2020年春天,当COVID-19开始扩散时,凯提村村民和其他许多印度村庄的居民一样,面临尴尬的选择:他们可以选择洗手或是保持社交距离,但要同时实践这两种方法来预防疾病是很困难的。“我们不允许太多人聚集在水龙头边尽情洗手。”封城之后,凯提村村民芒格尔·辛在电话中这样告诉我。

Like many Indian villages, Kaithi has a colony at one end inhabited only by lower-caste Dalits. There, some 400 people share a single tap. And many people in the region don't have access to any nearby water source, says Kesar Singh, convener of the Bundelkhand Water Forum, a local nonprofit. Women in such villages often travel more than a mile and stand in a long line to fetch water.
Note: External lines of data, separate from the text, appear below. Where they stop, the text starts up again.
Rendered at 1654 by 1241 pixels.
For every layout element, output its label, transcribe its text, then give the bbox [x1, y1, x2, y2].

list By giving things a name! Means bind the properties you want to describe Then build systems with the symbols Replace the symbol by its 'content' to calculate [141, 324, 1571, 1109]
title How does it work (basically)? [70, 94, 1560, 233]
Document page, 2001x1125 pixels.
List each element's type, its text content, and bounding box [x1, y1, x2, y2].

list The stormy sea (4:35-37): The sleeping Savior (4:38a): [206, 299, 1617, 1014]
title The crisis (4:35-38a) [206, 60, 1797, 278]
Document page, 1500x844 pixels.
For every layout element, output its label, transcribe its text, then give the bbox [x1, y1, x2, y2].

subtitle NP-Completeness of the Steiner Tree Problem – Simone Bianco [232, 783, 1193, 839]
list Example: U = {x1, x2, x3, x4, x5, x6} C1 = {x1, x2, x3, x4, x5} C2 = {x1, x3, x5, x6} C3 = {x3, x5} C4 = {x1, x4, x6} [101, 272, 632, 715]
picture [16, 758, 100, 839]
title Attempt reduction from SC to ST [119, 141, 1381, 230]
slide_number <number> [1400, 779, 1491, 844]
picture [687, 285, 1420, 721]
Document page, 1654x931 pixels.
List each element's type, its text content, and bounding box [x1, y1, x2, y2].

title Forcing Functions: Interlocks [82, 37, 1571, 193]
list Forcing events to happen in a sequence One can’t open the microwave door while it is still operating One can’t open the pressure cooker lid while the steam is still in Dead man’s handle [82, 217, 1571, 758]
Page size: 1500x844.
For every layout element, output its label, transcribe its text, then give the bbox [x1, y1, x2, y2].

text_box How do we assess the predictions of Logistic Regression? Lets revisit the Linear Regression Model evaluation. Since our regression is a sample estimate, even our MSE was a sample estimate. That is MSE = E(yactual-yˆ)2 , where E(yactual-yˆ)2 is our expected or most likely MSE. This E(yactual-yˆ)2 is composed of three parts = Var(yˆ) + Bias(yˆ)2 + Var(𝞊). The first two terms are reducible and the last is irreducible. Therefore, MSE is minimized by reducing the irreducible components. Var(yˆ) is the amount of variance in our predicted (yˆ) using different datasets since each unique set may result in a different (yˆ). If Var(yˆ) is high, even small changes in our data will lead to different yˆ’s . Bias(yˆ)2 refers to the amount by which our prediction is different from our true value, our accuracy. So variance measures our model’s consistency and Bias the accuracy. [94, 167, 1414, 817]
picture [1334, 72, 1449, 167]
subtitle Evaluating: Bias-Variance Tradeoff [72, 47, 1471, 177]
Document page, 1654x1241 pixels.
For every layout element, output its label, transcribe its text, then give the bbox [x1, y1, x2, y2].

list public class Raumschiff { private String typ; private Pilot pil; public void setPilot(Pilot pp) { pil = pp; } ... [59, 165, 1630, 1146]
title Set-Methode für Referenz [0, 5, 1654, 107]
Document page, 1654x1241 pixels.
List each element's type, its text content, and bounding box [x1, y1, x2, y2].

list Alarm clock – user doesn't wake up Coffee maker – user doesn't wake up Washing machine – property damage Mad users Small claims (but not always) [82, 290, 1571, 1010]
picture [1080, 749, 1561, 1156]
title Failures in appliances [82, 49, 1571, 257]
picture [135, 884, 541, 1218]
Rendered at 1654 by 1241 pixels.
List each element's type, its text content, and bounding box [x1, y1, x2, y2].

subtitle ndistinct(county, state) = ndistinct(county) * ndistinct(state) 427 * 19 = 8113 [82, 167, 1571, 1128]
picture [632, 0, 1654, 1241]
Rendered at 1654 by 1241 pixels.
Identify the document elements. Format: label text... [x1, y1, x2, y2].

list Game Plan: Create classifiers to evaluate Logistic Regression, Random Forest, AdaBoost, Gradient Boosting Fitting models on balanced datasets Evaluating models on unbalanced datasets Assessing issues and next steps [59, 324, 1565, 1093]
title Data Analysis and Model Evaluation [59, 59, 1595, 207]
如同印度许多村庄,凯提村有个区域,只有最低种姓阶层的达利特人居住。在那里,大约400个人共用一个水龙头。而且该地区有许多人附近都没有任何水源可使用,邦德尔肯的水论坛召集人凯萨·辛说。这些村里的妇女经常得走超过1.5公里的路程、排很长的队伍才能取水。

"To expect that people in this poverty-stricken, water-deficient region will prioritize handwashing over daily living is nothing short of a cruel joke," Singh says.

“在这个贫困又缺水的地区,期待民众会把洗手放在比日常生活更重要的位置,简直是个残酷的笑话。”辛说。